The experience over the past years is that the net neutrality rules have not been widely applied, as restrictive practices were actually not widespread. Also, in the EU the net neutrality debate has been reduced mostly to technicalities.6 Some platforms have recognized the need to have some kind of network management (Google), while others (such as Netflix) have even signed specific agreements with telecommunications carriers to benefit from such management.

It is important to note how platforms understood from an early stage that they would benefit not only from securing access to the telecoms infrastructure, but also from imposing the conditions for the use of the infrastructure, thus restricting the ability to manage the technical conditions of the services and the pricing strategy of the communications carriers.
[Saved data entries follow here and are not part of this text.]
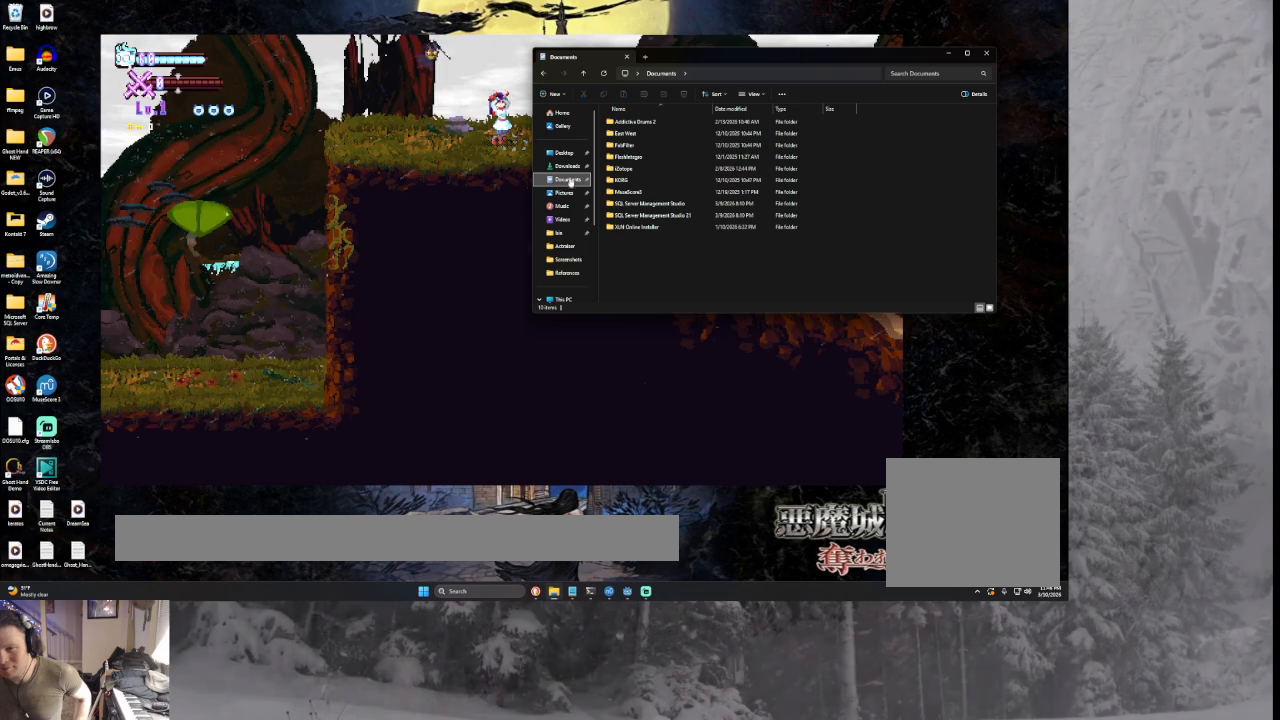
{"buttons": ["CROSS"], "left_stick": "center", "right_stick": "center", "events": []}
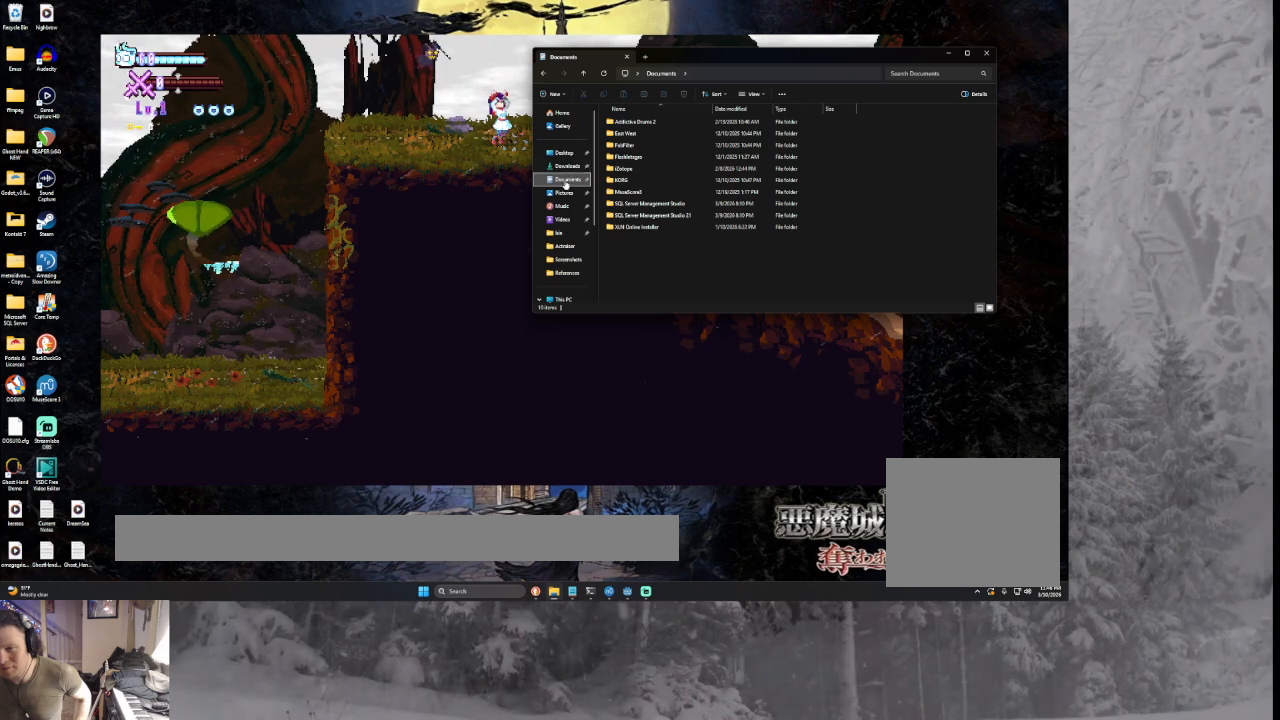
{"buttons": ["CROSS"], "left_stick": "center", "right_stick": "center", "events": []}
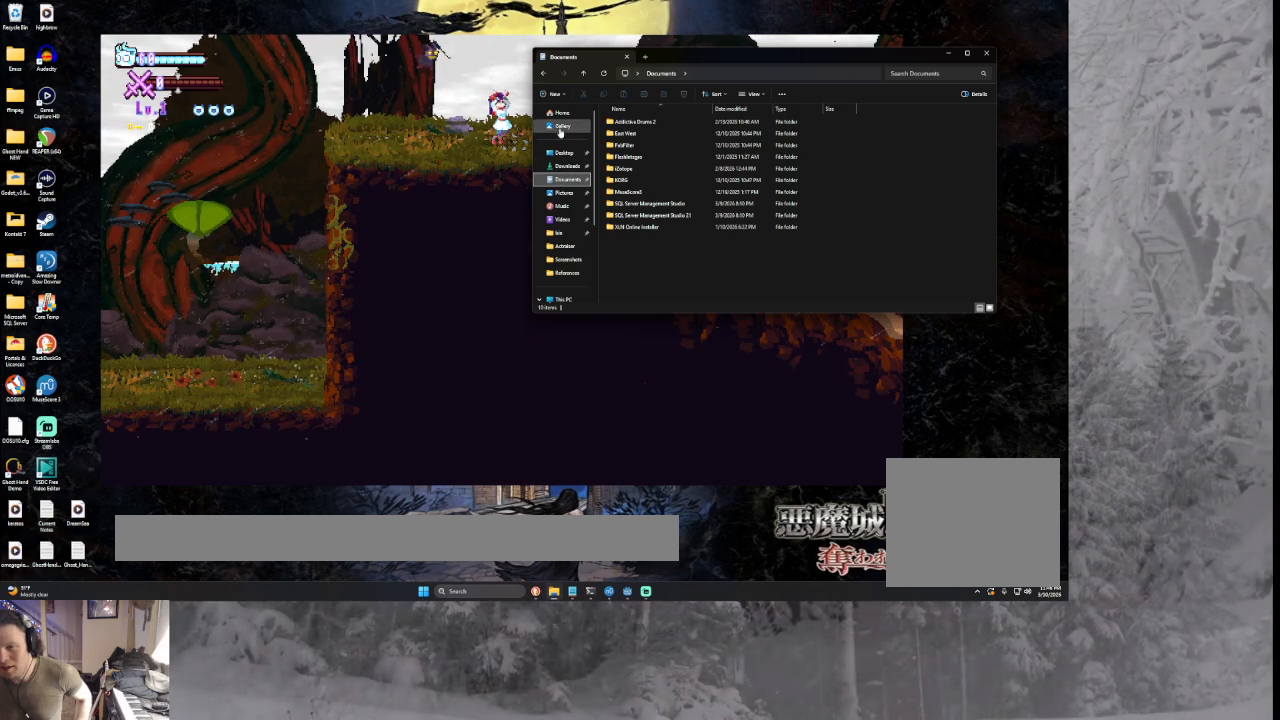
{"buttons": ["CROSS"], "left_stick": "center", "right_stick": "center", "events": []}
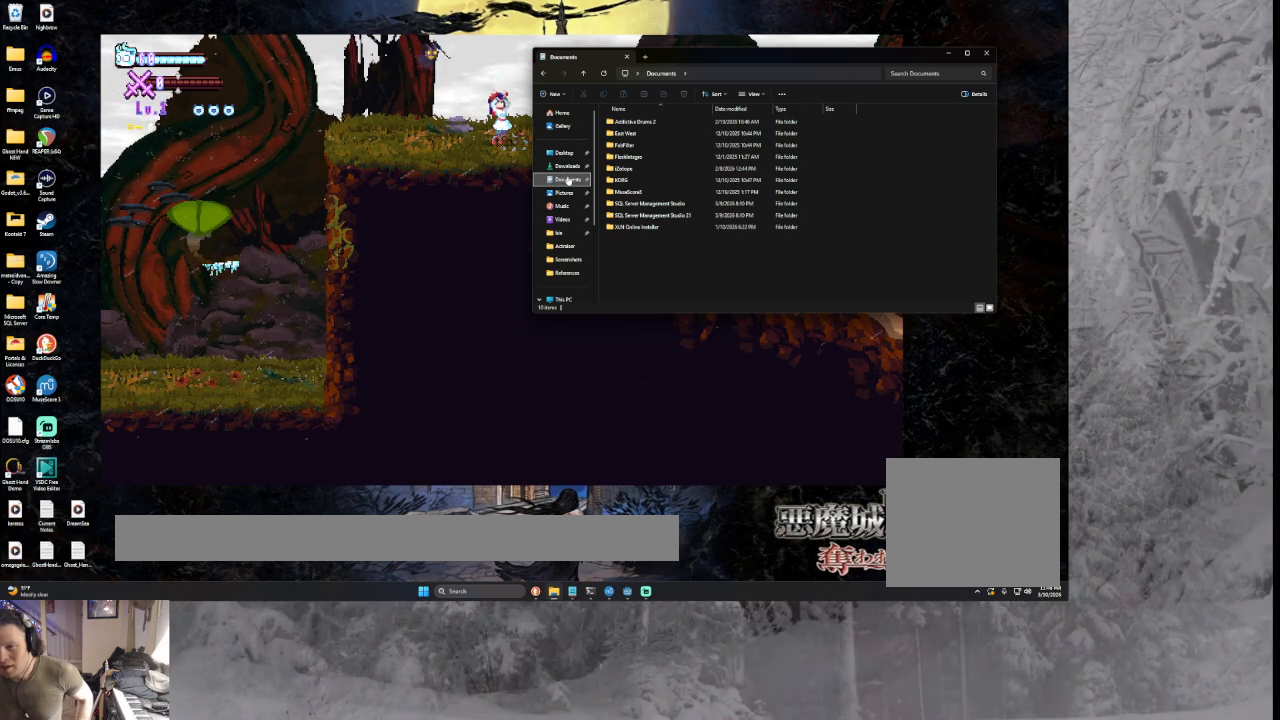
{"buttons": ["CROSS"], "left_stick": "center", "right_stick": "center", "events": []}
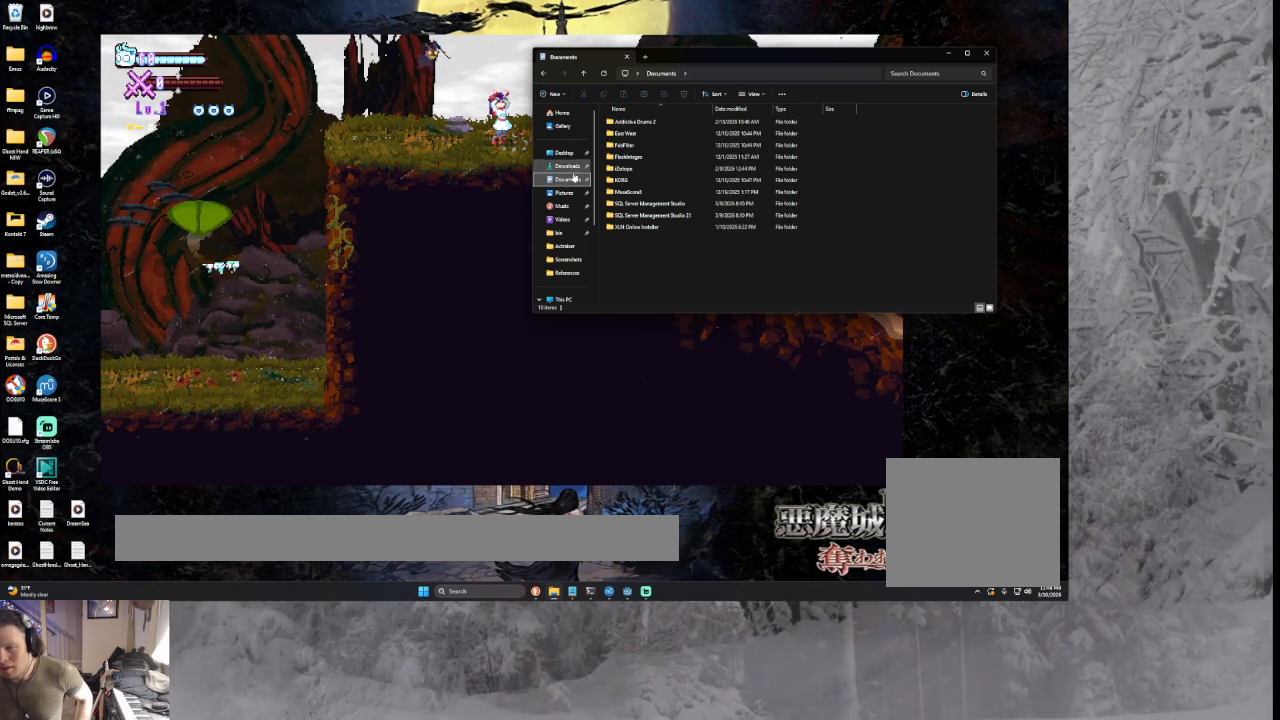
{"buttons": ["CROSS"], "left_stick": "center", "right_stick": "center", "events": []}
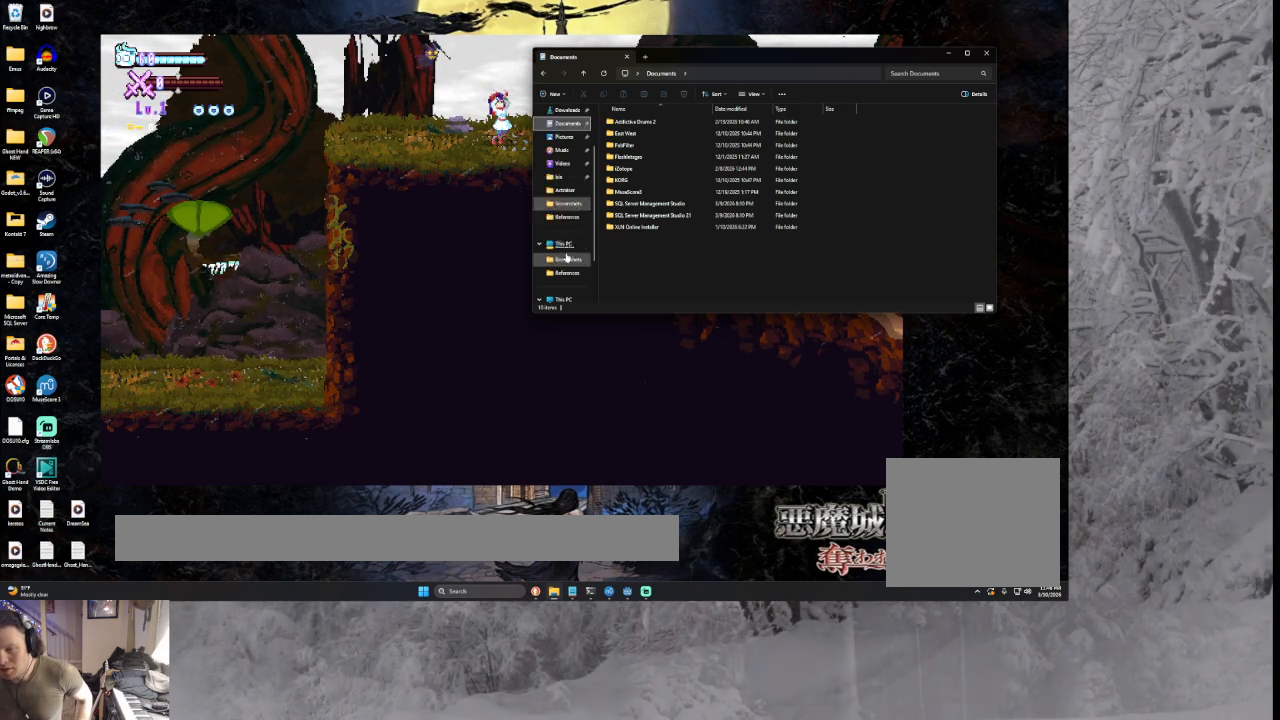
{"buttons": ["CROSS"], "left_stick": "center", "right_stick": "center", "events": []}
In the early 2000s, when the net neutrality debate sparked, telecommunications carriers were on the powerful side in the relation with platforms. Former monopolies had a strong market position and enjoyed healthy margins. New services like fixed and mobile broadband ensured the future of revenue growth. Platforms, on the other hand, were still in their formative years and many of the largest platforms did not exist yet. Even the most successful platforms at the time had a limited revenue as their business model based on advertising was in its infancy. Google, for instance, had an annual revenue of $1.4 billion in 2003, while Verizon reached $67 billion.

Twenty years later, however, the balance of power has shifted. Platforms have reached the revenue levels of the communications carriers, as their network effects have matured. Platforms’ margins are healthier than those of carriers. Carriers face stronger competition from other carriers, and communications platforms have eroded a significant portion of the value of the industry.

In the new power equilibrium, regulating the conditions under which platforms can use the telecommunications infrastructures seems an unnecessary protection for the more powerful actors. Furthermore, it could reduce the availability of funding for the necessary maintenance and expansion of the communications infrastructure. On the contrary, calls have emerged, particularly in Europe, for “platform neutrality” rules.